I
En época de vacas flacas,
a mi madre le regalaron una bolsa de leche −de la desaparecida “CONASUPO”−. De esa leche, que nos nutrió
en la primera infancia a mí y dos hermanos, conocíamos su sabor peculiar y
desagradable. La única forma de consumirla, y no terminar vomitándola,
era combinándola con arroz, lo que en el mundo de la repostería llaman “arroz
con leche”. Pero mi Madre quería hacer un arroz con leche “especial”, ya que
hacía mucho tiempo no lo probábamos. Esperó unos días para juntar un poco
más de dinero y comprar los aditamentos que le darían al postre un sabor “que
nunca olvidaríamos”.
Por fin llegó el día, todo
era alegría en el espacio que llamábamos cocina.
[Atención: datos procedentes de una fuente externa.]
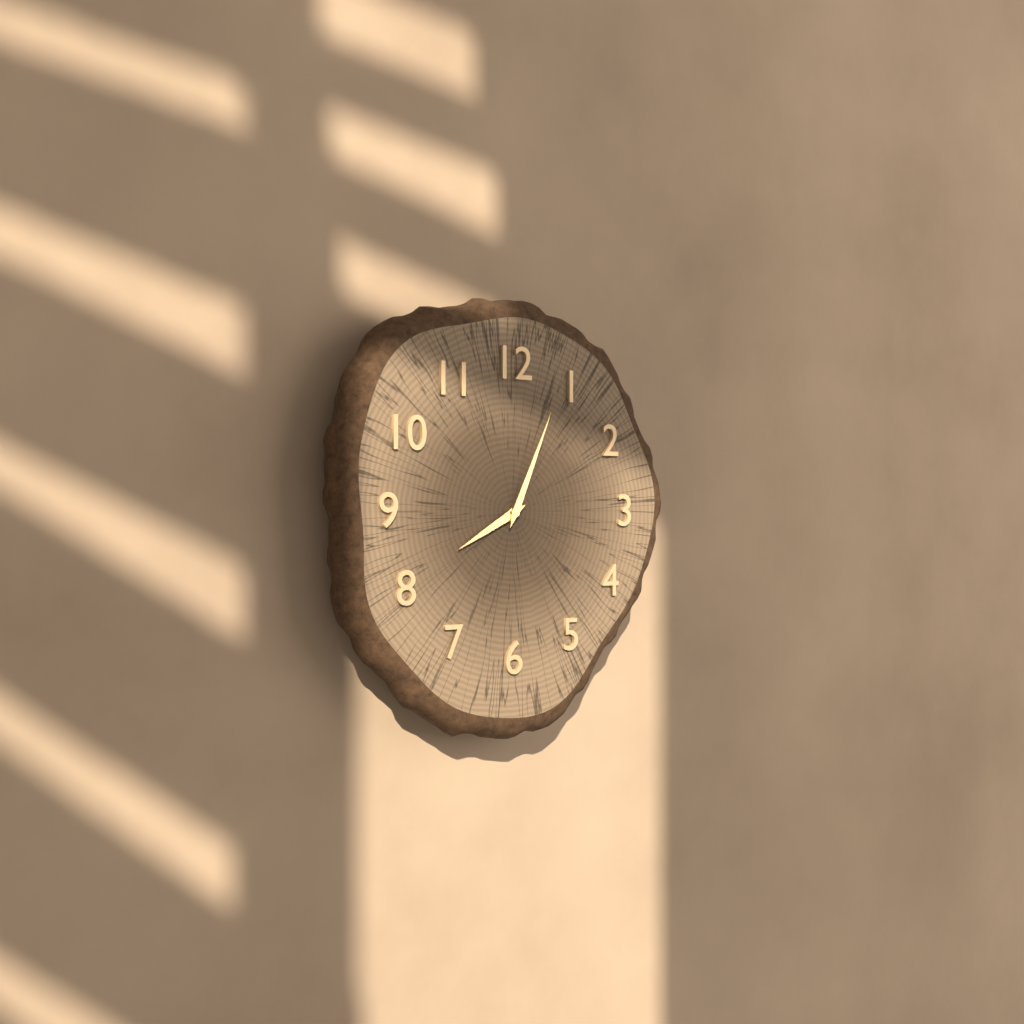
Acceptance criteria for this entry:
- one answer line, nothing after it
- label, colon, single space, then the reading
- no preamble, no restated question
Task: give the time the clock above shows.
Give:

Mi madre puso a cocer en una
olla con agua el arroz, una rajita de canela y azúcar; cuando el agua se
evaporó, sacó del refrigerador la bolsa de leche, que alguna alma caritativa le
obsequió, y la vertió en la olla junto al arroz, canela y azúcar −el hogar se impregnó de
agradable aroma−;
entonces, sacó una lata de leche condensada de marca ostentosa, y un
puño de pasas –el toque distintivo que haría de ese día
algo especial−, nos invitó a observar la culminación del proceso, agregó la
leche condensada y pasas al mismo tiempo, se dispuso a mezclar los ingredientes
con una palita de madera, pero la leche comenzó a subir rápidamente por la
olla, desbordándose y ensuciando la estufa –herencia de algún pariente pudiente−,
el espectáculo me recordó aquél experimento escolar en el que se simula la
explosión de un volcán. No probamos el postre tan esperado.
Resulta que la bolsa de
leche, cuando se la regalaron a mi madre, tenía ya dos días de caducidad y para
cuando compró los complementos ya tenía ¡seis más! Mi madre era de decir “a caballo
regalado no se le ve colmillo” –Pero madre, revisa la
fecha de caducidad por favor−, su fe ciega en la caridad humana y una deficiencia en el olfato hicieron que en la
casa se desperdiciaran recursos, recursos que en días posteriores extrañamos.